Extract to read:
◇ ◇ ◇

Court Opinion

ID: 9759504
Source: CourtListenerOpinion
Date Created: 2023-08-29 00:18:36.815115+00
Date Added: 2024-06-11T07:29:02.402204
License: Public Domain

BLACKMAR, Justice,
concurring in part and dissenting in part.
I concur in the judgment of affirmance of the conviction and in all parts of the principal opinion except VI and VII.
I specifically approve of the disposition of the Batson issue as applied to this pre-Batson trial. It is difficult for trial counsel to reconstruct the situation which existed many months ago, when peremptory challenges were made. Now that prosecuting attorneys and judges have been alerted to the Batson requirements, it will be easier to analyze particular cases. Judge Robertson quite properly points out that we must place major reliance on trial judges. Prosecutors also have a great responsibility for making sure that the reasons given represent bonafide concerns and not simply window dressing to justify discriminatory strikes.
With regard to Part VI, the principal opinion demonstrates that the question about the defendant’s silence at the time he was arrested was not objected to, so that review is under the plain error standard. It is logical to assume that, if the defend*74ant had had a purpose of turning himself in, he would have announced this purpose when arrested. Inasmuch as this evidence was received without objection, the State was entitled to refer to it in argument.

◇ ◇ ◇

Tasks and exercises:
a: In the court opinion, which parts of the principal opinion does Justice Blackmar decline to join?
b: Continue the court opinion from its last sentence.
The rows that follow have nothing to do with the court opinion.

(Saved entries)
◇ ◇ ◇

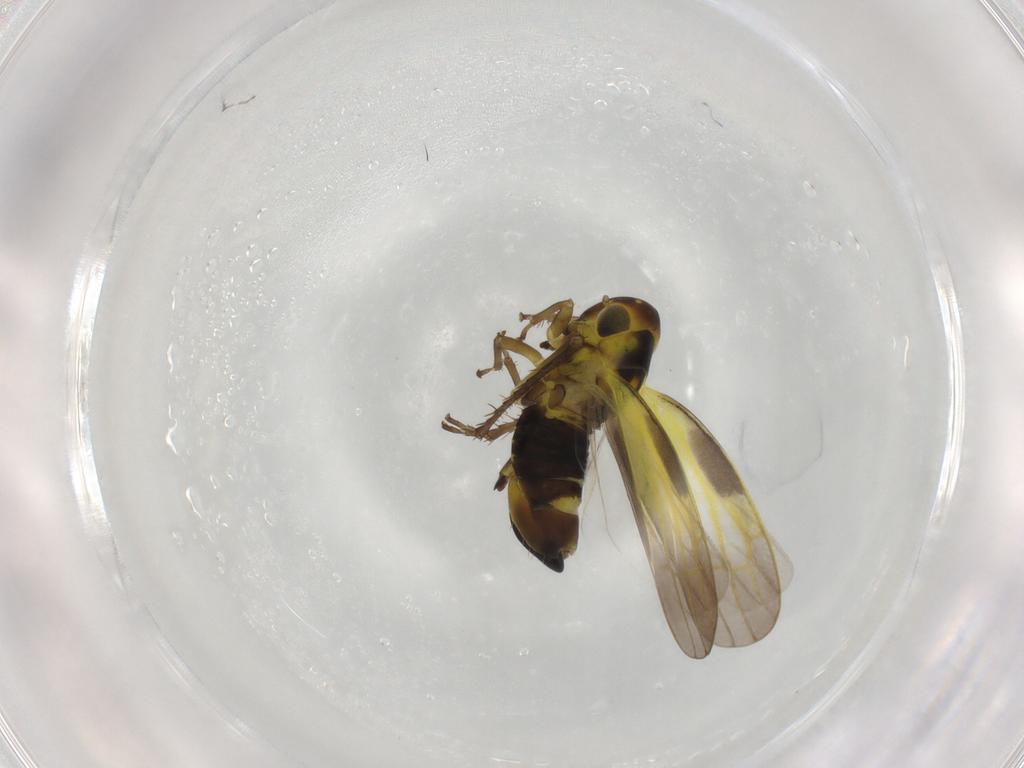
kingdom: Animalia
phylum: Arthropoda
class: Insecta
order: Hemiptera
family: Cicadellidae
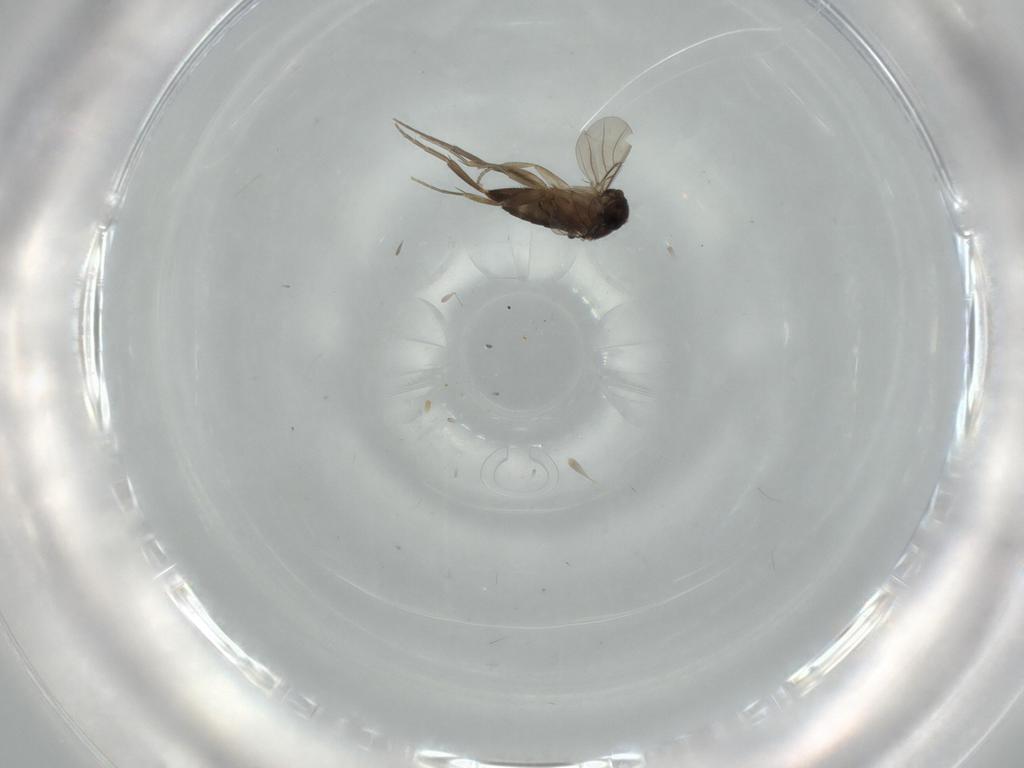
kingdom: Animalia
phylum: Arthropoda
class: Insecta
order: Diptera
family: Phoridae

◇ ◇ ◇

Set of answers:
a: He joins all parts except VI and VII.

b:
I have serious reservations about the broader propositions as to admissibility of post-arrest silence as set out in Part VI of the principal opinion. The principal opinion is convincing on the facts of the particular case, but I see no occasion for commenting more broadly under these circumstances.
The principal opinion is narrowly drawn in limiting argument about the possibility of the defendant’s killing or engaging in violence in the penitentiary, so that it applies only to cases in which killing in custody is assigned as an aggravating circumstance. In spite of this limitation, I believe that the general rule that the defendant’s future criminal conduct may not be predicted in oral argument should apply here.1 The attempted distinction, on the basis that only the penalty phase of the trial is impacted here, is not sufficient. A jury in a one-phase trial would have no occasion to consider the defendant’s future conduct unless it found him guilty.
There should be a limit to prosecuting attorneys’ attempts to inflame the jury. This Court has been unduly tolerant of prosecutors’ arguments in other capital murder cases.2 Prosecutors have responded with continued inflammatory broadsides. I believe that there is a time for control.
My conclusion is fortified by two other examples in the present case. The prosecutor argued as follows:
Why should you and I, as lawful, working citizens of this community, work the rest of our natural lives just so Calvert Antwine can live in the penitentiary for the rest of his natural life or at least until he’s served 50 years in prison?
He continued:
And isn’t it much more humane to sentence this man to death so that his brother can get on with his life, and so that the two children can get on with their lives, instead of having to think, every day for the next 50 years, they have a brother or a father locked up in the penitentiary. Ladies and gentlemen, I submit to you that there is only one verdict you can return as to Count II, and that is a verdict of death.
The first of these arguments is obscene to the point of reminding us of the days of Hitler. It has no place in an American courtroom. The argument about relieving the defendant’s family of his presence is little better. No objection was made to either of these arguments, and the second was the subject of effective response, but I believe that they may properly be considered in context.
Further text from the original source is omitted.